Soft Matter in the Nanoscale

Play-doh, 3-D printer gels, latex paint, battery electrolytes and even some foods like mayonnaise are considered soft matter.

 A huge project involves researchers from the US Department of Energy’s (DOE) Argonne National Laboratory and the Pritzker School of Molecular Engineering at the University of Chicago. 

The team has discovered an advance for understanding and enhancing the flow properties of soft matter on the nanoscale. This advance is because of a new technique called X-ray photon correlation spectroscopy (XPCS).  

This information was recently published in PNAS. 

Matthew Tirrell is a scientist at Argonne and is working with the University of Chicago. He states, “Soft matter is easily deformed. It’s properties are highly responsive to outside stimuli, such as force, temperature change or chemical reaction.” 

For example, when paint is applied to walls, flows that are highly complex happen at the nanoscale. When the rolling or brushing is stopped, paint does not drip off the wall. 

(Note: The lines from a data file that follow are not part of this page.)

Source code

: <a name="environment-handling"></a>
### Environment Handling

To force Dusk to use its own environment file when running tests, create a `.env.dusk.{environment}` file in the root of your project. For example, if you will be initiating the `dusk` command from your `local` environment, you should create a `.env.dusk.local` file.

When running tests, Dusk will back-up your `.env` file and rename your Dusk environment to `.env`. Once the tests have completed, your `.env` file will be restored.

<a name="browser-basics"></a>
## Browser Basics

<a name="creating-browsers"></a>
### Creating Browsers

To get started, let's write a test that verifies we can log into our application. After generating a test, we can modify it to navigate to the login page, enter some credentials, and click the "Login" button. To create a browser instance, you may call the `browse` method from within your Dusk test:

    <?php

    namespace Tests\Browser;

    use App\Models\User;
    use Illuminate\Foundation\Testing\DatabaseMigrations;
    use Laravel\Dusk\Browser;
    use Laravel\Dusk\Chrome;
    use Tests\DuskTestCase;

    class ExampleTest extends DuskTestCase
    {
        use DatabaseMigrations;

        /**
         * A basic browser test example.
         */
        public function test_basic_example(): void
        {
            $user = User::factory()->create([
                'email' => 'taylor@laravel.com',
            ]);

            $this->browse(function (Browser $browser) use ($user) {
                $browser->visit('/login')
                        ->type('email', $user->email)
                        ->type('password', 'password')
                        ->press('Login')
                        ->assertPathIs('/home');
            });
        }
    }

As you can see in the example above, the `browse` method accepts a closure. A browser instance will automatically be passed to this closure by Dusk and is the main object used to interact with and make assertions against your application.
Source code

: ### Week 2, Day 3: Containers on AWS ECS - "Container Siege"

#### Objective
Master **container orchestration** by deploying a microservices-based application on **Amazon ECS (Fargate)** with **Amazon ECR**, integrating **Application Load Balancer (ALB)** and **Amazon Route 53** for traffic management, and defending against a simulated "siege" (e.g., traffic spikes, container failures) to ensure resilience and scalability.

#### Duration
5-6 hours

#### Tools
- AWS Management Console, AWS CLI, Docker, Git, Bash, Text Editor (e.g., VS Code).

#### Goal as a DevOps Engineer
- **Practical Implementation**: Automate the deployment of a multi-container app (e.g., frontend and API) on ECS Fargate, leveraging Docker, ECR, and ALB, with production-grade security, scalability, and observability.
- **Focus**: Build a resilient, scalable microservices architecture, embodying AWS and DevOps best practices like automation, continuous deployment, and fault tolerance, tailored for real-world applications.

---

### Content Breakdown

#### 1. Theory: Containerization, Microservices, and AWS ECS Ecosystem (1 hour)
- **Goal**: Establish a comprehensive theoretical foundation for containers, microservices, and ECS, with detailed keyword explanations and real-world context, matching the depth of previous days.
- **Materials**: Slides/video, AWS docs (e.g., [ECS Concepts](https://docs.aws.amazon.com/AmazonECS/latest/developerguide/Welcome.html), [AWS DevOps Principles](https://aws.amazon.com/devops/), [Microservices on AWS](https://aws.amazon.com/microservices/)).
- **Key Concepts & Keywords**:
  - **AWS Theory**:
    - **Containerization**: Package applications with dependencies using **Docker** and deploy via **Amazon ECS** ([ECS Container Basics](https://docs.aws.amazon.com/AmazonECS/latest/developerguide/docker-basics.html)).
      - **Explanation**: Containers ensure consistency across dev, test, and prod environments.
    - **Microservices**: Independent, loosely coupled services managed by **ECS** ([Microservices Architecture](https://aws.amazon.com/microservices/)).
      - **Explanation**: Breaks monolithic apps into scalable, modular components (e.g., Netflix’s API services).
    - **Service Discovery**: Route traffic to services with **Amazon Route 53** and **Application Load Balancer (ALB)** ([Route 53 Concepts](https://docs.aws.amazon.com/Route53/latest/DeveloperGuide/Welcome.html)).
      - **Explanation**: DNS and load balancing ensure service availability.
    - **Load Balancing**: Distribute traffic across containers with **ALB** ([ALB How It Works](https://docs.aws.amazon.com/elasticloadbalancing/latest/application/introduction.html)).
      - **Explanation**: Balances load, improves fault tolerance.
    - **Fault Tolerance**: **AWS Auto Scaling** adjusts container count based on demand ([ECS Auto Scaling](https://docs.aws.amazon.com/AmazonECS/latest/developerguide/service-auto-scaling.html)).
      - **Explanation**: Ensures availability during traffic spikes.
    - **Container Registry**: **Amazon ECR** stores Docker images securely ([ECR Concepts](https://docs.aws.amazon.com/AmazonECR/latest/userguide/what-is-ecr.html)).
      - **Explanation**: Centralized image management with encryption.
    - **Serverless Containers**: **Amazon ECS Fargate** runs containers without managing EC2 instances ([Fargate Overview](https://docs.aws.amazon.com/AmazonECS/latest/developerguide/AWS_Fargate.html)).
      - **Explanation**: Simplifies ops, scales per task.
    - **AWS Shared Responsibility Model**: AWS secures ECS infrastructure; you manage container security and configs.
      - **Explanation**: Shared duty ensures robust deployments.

“In a nutshell, we developed a new technique to characterize the complicated fluctuations that soft matter nanoparticles undergo while being subjected to something like an applied force or temperature change,” said Hong Rui He, lead author of the paper.

 

Flow behavior and interactions of these nanoparticles overtime has been elusive. It is difficult to distinguish between flow properties.

Wei Chen is an Argonne chemist. He states, “Previous XPCS experiments required averaging collected data, which led to the loss of crucial information about the complex processes at the nanoscale.”

The team used XPCS data to understand the transport coefficient. The flow of a material is the required coefficient.

 Using the XPCS data is important to understanding movement in soft matter and changes over time while responding to an external stimulus. 

The Advanced Photon Source (APS) at the DOE Office of Science at Argonne have a special X-ray beam. 

The team tested their theories using the XPCS method on a complex soft material. The material was a mix of spherical charged particles in a salt solution. Shearing was the force being applied to the material. 

“Shearing occurs when you spread thick lotion on your hands and rub them together,” says Surech Narayanan, group leader at APS. 

The shearing showed changing flow properties and deformities in the salt mixture. Three bands of nanoparticles were formed. These bands are fast moving, slow moving and static. 

The fast moving bands disappeared after 15 seconds.

40 seconds later, three bands reappeared.  

These findings are a major leap forward for  analysis. It will be used to test many forms of soft matter in the future. 

“The XPCS development is very timely for future work due to the significant increase in beam brightness with the APS upgrade. What’s more, it holds potential for studying natural phenomena, such as landslides, earthquakes and the growth of plaque in arteries. Understanding the fluctuations in flow at the nano scale could help predict future changes on a larger scale,” said Narayanan. 

New experiments are set to begin at APS later in 2024.